7 Kommentare Schreibe einen Kommentar

  1. Wer kennt das denn? Bei (wildwachsenden) Brombeeren habe ich etwas entdeckt, das aussah wie winzige Nägel, dicht zu einer Art „Plattform“ gesteckt. Silbergrau oben flach, rel. schwer aber dann in einem Stück entfernbar.
    Sind das Eier?

  2. Ich habe im Kleingarten in Krefeld mehrere Brombeerpflanzen am Spalier, auch massig Ernte.
    Leider fällt mir bereits seit Jahren auf, dass Früchte nicht durchreifen oder z. T. nicht richtig ausreifen.
    Ich habe dieses Jahr Weißöl 2 Male auf die jungen Blätter gesprüht.
    Gerne würde ich erfahren, ob eine weitere Spritzung im Ballonstadium der Blüten Sinn machen würde.

    • Hallo,das ist die Brombeergallmilbe. Früchte bleiben rosa und hart. Reifen nicht mehr aus. Anfälliger sind die Brombeeren mit Stacheln. Bei stachellosen habe ich es noch nicht beobachtet.
      Viele Grüße aus Schkeuditz/Leipzig

    • Hallo Georg Adler,

      auf Grund der massigen Fruchtbildung ist die Pflanze mit der Zeit überfordert. Um ein ordentliches Ausreifen der Früchte zu erreichen, sollten die Pflanzen kräftig ausgelichtet werden, auch wenn dabei eine Vielzahl von Beeren verloren geht, so erhalten die verbleibenden Früchte mehr Licht und können besser ausreifen.

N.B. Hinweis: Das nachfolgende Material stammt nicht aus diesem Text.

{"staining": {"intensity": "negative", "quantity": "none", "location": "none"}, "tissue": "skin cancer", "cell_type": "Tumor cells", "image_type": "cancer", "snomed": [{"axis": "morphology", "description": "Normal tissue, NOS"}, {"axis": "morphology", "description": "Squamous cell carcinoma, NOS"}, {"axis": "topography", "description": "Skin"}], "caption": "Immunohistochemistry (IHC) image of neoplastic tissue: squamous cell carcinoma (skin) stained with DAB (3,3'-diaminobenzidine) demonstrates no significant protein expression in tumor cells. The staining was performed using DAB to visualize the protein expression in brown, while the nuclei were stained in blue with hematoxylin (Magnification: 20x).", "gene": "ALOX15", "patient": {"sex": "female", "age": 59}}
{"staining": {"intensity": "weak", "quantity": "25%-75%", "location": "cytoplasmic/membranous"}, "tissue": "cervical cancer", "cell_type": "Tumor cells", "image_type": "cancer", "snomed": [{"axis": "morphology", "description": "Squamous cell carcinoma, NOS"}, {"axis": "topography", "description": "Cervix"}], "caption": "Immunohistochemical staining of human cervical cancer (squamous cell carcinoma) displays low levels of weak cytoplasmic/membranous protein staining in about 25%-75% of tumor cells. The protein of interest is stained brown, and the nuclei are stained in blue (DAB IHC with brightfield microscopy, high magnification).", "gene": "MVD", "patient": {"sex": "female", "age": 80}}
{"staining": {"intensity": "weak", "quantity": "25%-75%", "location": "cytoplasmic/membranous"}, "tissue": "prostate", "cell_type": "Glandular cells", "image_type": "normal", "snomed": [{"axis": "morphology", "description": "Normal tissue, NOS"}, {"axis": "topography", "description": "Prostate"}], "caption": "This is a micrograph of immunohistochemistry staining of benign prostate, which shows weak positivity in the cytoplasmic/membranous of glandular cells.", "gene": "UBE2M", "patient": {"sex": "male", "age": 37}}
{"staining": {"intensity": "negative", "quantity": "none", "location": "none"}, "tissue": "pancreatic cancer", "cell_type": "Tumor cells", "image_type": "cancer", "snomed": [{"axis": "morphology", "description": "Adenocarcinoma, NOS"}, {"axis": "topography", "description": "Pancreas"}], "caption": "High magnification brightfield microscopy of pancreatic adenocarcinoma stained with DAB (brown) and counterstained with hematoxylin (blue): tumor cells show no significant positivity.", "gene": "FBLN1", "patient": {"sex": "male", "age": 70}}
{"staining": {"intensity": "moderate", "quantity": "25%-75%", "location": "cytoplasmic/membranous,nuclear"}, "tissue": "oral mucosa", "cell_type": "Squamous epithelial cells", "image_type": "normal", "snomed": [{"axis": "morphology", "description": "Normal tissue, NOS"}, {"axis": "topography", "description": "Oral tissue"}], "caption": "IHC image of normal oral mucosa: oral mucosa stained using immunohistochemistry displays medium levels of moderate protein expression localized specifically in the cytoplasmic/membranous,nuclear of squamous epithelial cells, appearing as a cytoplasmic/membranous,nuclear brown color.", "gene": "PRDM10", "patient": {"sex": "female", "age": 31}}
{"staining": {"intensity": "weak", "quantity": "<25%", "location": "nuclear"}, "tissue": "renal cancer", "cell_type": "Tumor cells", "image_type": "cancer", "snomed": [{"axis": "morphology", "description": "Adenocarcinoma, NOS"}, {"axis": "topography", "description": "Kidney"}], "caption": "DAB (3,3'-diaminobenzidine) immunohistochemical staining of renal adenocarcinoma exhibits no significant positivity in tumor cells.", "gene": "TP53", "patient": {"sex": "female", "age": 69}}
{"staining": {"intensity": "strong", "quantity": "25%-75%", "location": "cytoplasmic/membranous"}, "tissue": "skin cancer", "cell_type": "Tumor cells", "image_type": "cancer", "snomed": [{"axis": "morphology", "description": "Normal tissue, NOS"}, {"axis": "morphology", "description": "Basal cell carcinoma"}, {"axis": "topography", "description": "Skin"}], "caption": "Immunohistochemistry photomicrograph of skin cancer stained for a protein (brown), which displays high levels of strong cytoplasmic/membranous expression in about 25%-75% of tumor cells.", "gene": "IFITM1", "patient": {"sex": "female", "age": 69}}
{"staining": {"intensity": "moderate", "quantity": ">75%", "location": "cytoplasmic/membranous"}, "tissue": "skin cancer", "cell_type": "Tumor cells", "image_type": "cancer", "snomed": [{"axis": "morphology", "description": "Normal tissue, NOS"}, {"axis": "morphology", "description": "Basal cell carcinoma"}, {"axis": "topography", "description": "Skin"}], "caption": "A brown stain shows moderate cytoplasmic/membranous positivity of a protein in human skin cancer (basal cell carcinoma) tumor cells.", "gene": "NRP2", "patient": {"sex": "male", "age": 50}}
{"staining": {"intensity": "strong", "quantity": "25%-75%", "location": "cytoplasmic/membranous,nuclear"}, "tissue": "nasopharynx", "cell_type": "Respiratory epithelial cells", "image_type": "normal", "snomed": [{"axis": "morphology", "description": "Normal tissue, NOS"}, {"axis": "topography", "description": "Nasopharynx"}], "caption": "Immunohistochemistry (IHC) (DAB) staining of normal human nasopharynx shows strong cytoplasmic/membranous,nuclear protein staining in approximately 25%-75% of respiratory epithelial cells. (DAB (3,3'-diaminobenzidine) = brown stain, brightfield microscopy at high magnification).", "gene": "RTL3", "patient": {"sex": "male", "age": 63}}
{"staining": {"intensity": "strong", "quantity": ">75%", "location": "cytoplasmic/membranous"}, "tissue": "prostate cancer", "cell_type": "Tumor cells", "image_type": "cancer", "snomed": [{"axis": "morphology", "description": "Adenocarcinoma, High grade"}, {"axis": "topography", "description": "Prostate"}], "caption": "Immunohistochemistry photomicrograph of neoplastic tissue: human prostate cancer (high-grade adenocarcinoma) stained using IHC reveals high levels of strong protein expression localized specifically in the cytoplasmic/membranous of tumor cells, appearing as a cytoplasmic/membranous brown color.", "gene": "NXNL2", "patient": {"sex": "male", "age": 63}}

      Die Blütenanzahl sollte auch reduziert werden, einfach ca. 1/3 der Blüten entfernen, lieber weniger Früchte die aber ausgereift sind. Die Pflanzen sollten gestärkt werden, auf keinen Fall sollte Stickstoff- und andere Kunstdünger eingesetzt werden, eine Überdüngung kann die Folge sein.

      Die Pflanzen sollten regelmäßig mit Brennnesseljauche/Sud gegossen werden (alle Informationen über Brennnesseljauche/Sud findet man bei GartenBob.de). Zusätzlich sollte der Boden mit Mulch versehen werden, Achtung kein Rindenmulch, Informationen über Mulchen gibt es ebenfalls bei GartenBob.de.

      Mit freundlichen Grüßen
      GartenBob.de

  3. Hallo, habe an den Brombeeren Ranken (an alten Astaugen) orangrote Flecken entdeckt. Was ist das? Kann man das behandeln?

  4. Hallo, wer kann helfen?
    Ich habe gestern an meinen dornenlosen Brombeeren gelbliche Blätter entdeckt.
    An der Unterseite, auch der grünen Blätter, befinden sich viele gelbe Sporen(sieht aus wie gelber Blütenstaub). Der Fruchtbehang ist sehr groß, aber die gelben Sporen machen mir Sorgen. Was ist zu tun?